*** Input data Section Begins ***

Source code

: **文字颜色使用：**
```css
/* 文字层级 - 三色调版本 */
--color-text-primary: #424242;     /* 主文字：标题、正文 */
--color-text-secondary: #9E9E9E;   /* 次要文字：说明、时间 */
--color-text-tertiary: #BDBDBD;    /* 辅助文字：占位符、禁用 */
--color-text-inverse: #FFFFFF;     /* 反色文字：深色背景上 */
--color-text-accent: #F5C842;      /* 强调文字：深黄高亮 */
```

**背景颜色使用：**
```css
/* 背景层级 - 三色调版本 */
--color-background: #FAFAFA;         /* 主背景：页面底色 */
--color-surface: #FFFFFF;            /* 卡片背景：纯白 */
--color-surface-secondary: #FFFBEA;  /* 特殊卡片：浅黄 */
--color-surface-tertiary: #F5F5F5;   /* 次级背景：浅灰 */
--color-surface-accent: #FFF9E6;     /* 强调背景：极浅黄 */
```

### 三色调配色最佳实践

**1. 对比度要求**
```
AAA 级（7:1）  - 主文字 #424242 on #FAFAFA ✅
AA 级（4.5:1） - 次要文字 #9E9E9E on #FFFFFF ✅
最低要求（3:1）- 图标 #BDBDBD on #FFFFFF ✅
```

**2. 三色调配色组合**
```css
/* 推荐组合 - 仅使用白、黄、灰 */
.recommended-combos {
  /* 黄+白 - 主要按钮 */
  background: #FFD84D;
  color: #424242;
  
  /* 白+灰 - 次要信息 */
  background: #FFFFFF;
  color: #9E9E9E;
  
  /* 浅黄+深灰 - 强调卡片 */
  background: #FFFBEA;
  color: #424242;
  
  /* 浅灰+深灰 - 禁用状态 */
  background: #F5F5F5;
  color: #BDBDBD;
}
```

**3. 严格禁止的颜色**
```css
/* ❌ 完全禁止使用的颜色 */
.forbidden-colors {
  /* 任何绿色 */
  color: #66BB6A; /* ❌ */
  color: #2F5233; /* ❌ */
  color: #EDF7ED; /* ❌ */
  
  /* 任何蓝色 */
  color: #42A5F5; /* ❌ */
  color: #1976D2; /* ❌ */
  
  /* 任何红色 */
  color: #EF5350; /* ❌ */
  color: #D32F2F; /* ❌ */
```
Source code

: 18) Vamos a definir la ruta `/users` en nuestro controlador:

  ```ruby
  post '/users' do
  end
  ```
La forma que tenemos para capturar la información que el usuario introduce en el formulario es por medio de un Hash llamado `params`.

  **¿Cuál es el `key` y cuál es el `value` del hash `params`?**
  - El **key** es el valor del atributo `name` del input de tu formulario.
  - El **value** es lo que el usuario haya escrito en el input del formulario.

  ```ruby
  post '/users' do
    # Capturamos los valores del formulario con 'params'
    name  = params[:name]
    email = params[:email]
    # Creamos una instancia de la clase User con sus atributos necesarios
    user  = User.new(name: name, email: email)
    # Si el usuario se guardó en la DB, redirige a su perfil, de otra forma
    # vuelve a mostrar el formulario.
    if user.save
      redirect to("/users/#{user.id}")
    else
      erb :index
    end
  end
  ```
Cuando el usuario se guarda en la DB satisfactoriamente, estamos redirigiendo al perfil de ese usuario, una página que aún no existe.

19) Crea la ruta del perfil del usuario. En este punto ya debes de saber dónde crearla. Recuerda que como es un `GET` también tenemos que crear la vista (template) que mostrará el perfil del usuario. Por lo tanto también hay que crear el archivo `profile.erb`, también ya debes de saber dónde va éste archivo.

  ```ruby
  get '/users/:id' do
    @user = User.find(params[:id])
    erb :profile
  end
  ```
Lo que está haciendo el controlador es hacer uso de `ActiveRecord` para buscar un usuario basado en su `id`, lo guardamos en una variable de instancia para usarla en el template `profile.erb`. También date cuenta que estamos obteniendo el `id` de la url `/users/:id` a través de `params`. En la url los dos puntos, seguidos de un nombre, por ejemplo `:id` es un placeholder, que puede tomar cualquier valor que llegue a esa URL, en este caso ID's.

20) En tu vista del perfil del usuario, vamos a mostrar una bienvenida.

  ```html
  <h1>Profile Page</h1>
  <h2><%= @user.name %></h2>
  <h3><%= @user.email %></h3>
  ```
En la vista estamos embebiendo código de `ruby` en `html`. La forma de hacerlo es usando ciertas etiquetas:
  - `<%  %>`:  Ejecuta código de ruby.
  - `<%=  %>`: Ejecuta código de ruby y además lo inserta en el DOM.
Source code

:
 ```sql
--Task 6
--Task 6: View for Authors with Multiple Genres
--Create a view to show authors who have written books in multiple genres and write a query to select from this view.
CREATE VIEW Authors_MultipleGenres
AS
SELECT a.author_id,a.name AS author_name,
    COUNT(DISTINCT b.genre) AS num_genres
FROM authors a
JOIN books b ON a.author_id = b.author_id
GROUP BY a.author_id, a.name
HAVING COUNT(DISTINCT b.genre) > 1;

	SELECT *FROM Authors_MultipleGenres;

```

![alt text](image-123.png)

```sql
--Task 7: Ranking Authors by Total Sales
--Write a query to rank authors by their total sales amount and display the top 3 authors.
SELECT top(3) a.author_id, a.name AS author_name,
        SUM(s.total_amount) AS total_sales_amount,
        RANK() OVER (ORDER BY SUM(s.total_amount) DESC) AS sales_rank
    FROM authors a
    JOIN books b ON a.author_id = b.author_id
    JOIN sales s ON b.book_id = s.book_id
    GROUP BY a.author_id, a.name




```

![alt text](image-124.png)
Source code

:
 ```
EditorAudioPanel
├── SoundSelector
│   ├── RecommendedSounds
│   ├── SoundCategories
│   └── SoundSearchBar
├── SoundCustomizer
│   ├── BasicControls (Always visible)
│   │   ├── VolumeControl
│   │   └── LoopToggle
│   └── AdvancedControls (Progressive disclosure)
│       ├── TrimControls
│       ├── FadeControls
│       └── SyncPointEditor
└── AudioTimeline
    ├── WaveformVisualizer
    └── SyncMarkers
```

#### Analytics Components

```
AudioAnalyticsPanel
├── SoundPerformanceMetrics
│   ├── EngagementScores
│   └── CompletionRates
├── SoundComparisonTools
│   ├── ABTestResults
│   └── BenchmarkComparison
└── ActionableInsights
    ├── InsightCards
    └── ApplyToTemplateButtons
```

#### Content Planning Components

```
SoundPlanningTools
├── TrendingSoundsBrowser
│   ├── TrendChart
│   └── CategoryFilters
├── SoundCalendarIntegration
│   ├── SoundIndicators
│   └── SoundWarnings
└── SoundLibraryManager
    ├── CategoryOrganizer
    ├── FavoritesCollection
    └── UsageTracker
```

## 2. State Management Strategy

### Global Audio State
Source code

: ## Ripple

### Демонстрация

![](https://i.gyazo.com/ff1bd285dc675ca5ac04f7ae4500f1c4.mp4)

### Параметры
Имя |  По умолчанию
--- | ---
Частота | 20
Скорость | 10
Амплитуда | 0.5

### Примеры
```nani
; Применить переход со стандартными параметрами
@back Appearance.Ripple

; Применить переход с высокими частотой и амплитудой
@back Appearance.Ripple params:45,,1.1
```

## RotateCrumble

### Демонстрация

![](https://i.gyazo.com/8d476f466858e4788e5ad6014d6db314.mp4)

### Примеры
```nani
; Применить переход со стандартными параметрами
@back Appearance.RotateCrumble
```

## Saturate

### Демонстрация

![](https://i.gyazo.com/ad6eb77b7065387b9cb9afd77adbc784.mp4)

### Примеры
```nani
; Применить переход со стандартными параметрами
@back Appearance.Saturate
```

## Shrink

*** Input data Section Ends ***

# Problem to solve
Check each line above for the string "ruta", then copy the ones that have it.

# Answer box
: 18) Vamos a definir la ruta `/users` en nuestro controlador:
19) Crea la ruta del perfil del usuario. En este punto ya debes de saber dónde crearla. Recuerda que como es un `GET` también tenemos que crear la vista (template) que mostrará el perfil del usuario. Por lo tanto también hay que crear el archivo `profile.erb`, también ya debes de saber dónde va éste archivo.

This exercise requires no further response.